Mais l’aisance du médecin, la bonne foi qui se manifestait dans chacune de ses paroles le confondaient.

Il en vint à s’inquiéter du dénouement de cette singulière aventure.

M. Jules n’aimait, n’appréciait et ne comprenait que les coups de théâtre préparés par lui-même.

Mais dans cette affaire il sentait le beau rôle lui échapper.

Il avait débuté par avoir peur d’une révélation, dangereuse pour lui, seul motif qui l’eût déterminé à accepter un rendez-vous dans cette étrange demeure.

Et qui lui avait inculqué le désir ardent de venir à ce rendez-vous ? Un homme qui lui était totalement inconnu à lui, l’ex-chef de la police de Sûreté, tandis que lui, M. Jules, il était parfaitement connu de cet homme.

Cependant il recueillit toutes ses forces.

Il comprit que la plus légère hésitation le rendrait ridicule, et faisant de nécessité vertu, il se décida à pousser l’aventure jusqu’au bout.

Reculer n’était plus possible.

En apparence, il demeura donc ferme, impassible, résolu.

Le docteur venait d’ouvrir la seconde porte avec toutes sortes de précautions.

Tous deux pénétrèrent dans une chambre faiblement éclairée par une lampe-veilleuse à verre dépoli.

Un tapis épais assourdissait les pas.

De lourdes tentures-portières et de vastes rideaux interceptaient tout courant d’air.

La chaleur de cette chambre était suffocante.

Elle exhalait une senteur de pharmacie, particulière aux chambres de malade.

Une sœur grise se tenait assise à la tête du lit, dont les rideaux étaient presque fermés.
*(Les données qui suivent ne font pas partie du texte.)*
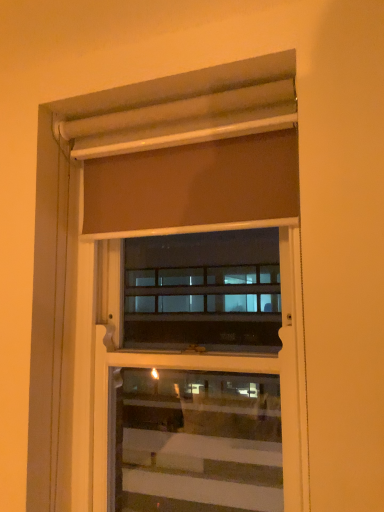
Question: Is matte brown roller shade at upper center spatially inside matte brown curtain at upper center, or outside of it?

Choices:
 (A) inside
 (B) outside

Answer: (B)

Question: In terms of width, does matte brown roller shade at upper center look wider or thinner when compared to matte brown curtain at upper center?

Choices:
 (A) wide
 (B) thin

Answer: (B)

Question: Considering the relative positions of matte brown roller shade at upper center and matte brown curtain at upper center in the image provided, is matte brown roller shade at upper center to the left or to the right of matte brown curtain at upper center?

Choices:
 (A) left
 (B) right

Answer: (B)

Question: Considering the positions of matte brown curtain at upper center and matte brown roller shade at upper center in the image, is matte brown curtain at upper center wider or thinner than matte brown roller shade at upper center?

Choices:
 (A) wide
 (B) thin

Answer: (A)

Question: Is matte brown curtain at upper center inside the boundaries of matte brown roller shade at upper center, or outside?

Choices:
 (A) inside
 (B) outside

Answer: (B)

Question: Relative to matte brown roller shade at upper center, is matte brown curtain at upper center in front or behind?

Choices:
 (A) behind
 (B) front

Answer: (B)

Question: Does point (230, 159) appear closer or farther from the camera than point (210, 354)?

Choices:
 (A) closer
 (B) farther

Answer: (A)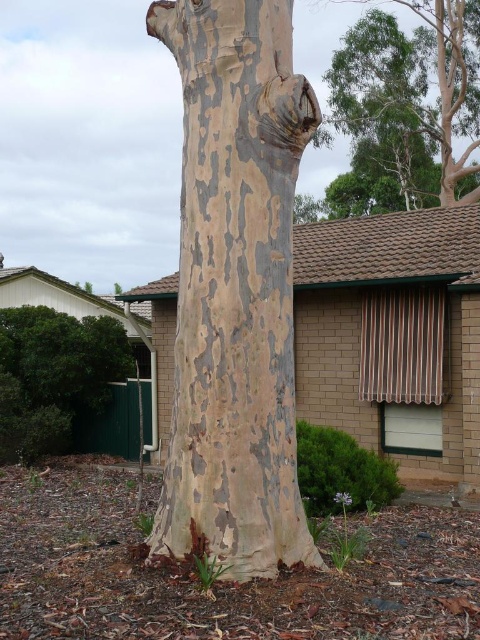
You are standing in front of the tree trunk and want to take a photo of the green leafy bush at lower left without the smooth bark tree at upper right blocking the view. Is this possible?

The green leafy bush at lower left is behind the smooth bark tree at upper right, so you cannot take a photo of the green leafy bush at lower left without the smooth bark tree at upper right blocking the view.

Based on the scene description, which object takes up more area in the image? Please compare the speckled bark tree trunk at center and the green leafy bush at lower left.

The green leafy bush at lower left takes up more area in the image than the speckled bark tree trunk at center according to the description.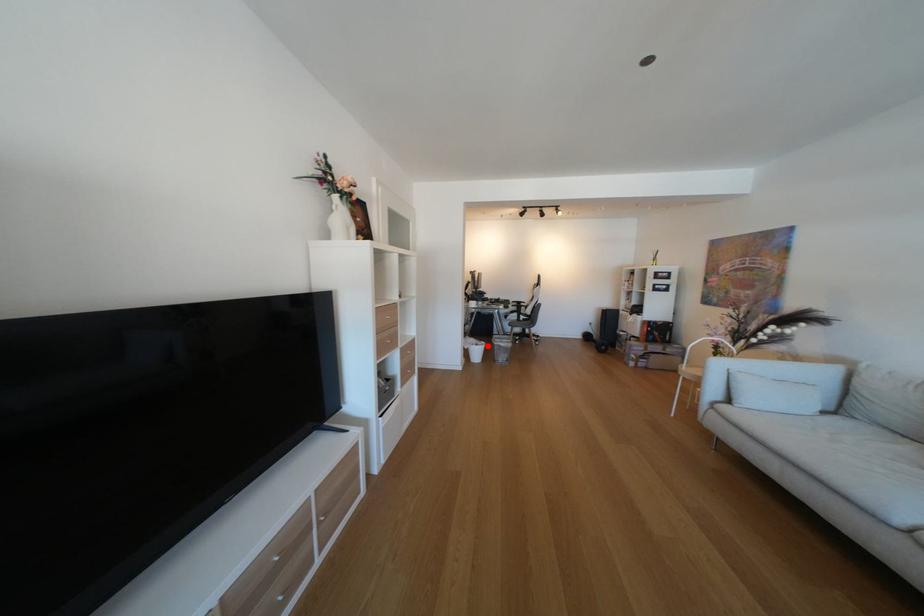
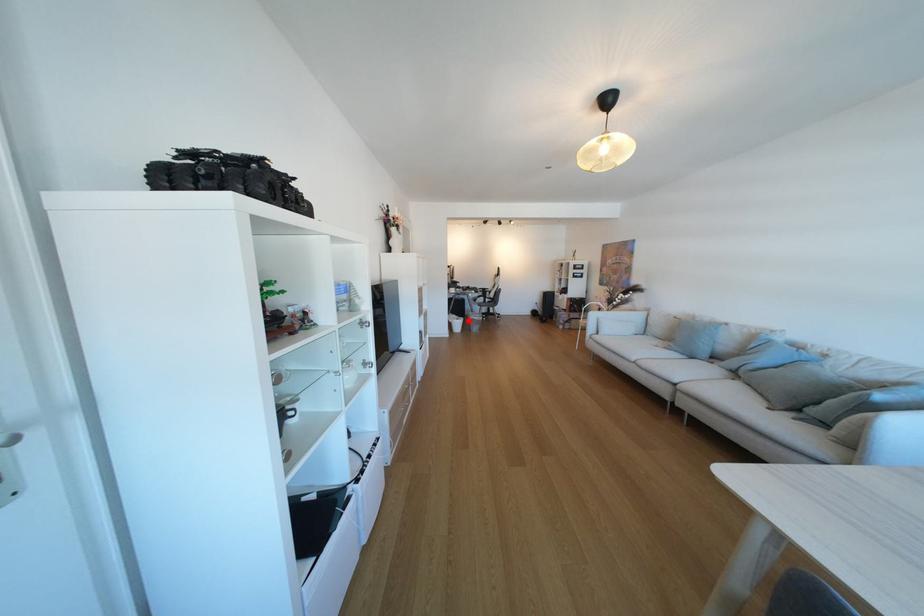
I am providing you with two images of the same scene from different viewpoints. A red point is marked on the first image and another point is marked on the second image. Do the highlighted points in image1 and image2 indicate the same real-world spot?

Yes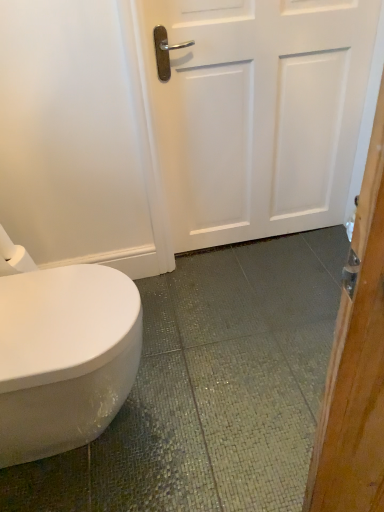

Elle priait.

Elle ne s’aperçut sans doute pas de l’entrée des deux hommes ; elle demeura la tête penchée sur sa poitrine, le visage enfoui dans ses coiffes, achevant ses prières, ainsi que le laissait deviner le mouvement continu de son chapelet, dont les grains en bois de cèdre glissaient rapidement entre ses doigts.

Le docteur et l’agent de police s’arrêtèrent au milieu de la chambre.

— La mise en scène est bonne, marmotta celui-ci, rien n’y manque ! Tout est vrai… Il faudra voir seulement quel est le pantin qui s’est permis de se mettre dans la peau du bonhomme.

Comme si le médecin eût deviné les pensées secrètes de l’homme de la police, il se pencha de son côté et lui dit tout bas :

— Ne voulez-vous pas le voir ?

L’autre le regarda avec effarement.

— Voulez-vous, oui ou non ?

— Oui, répondit M. Jules, en laissant échapper un son étranglé de son gosier.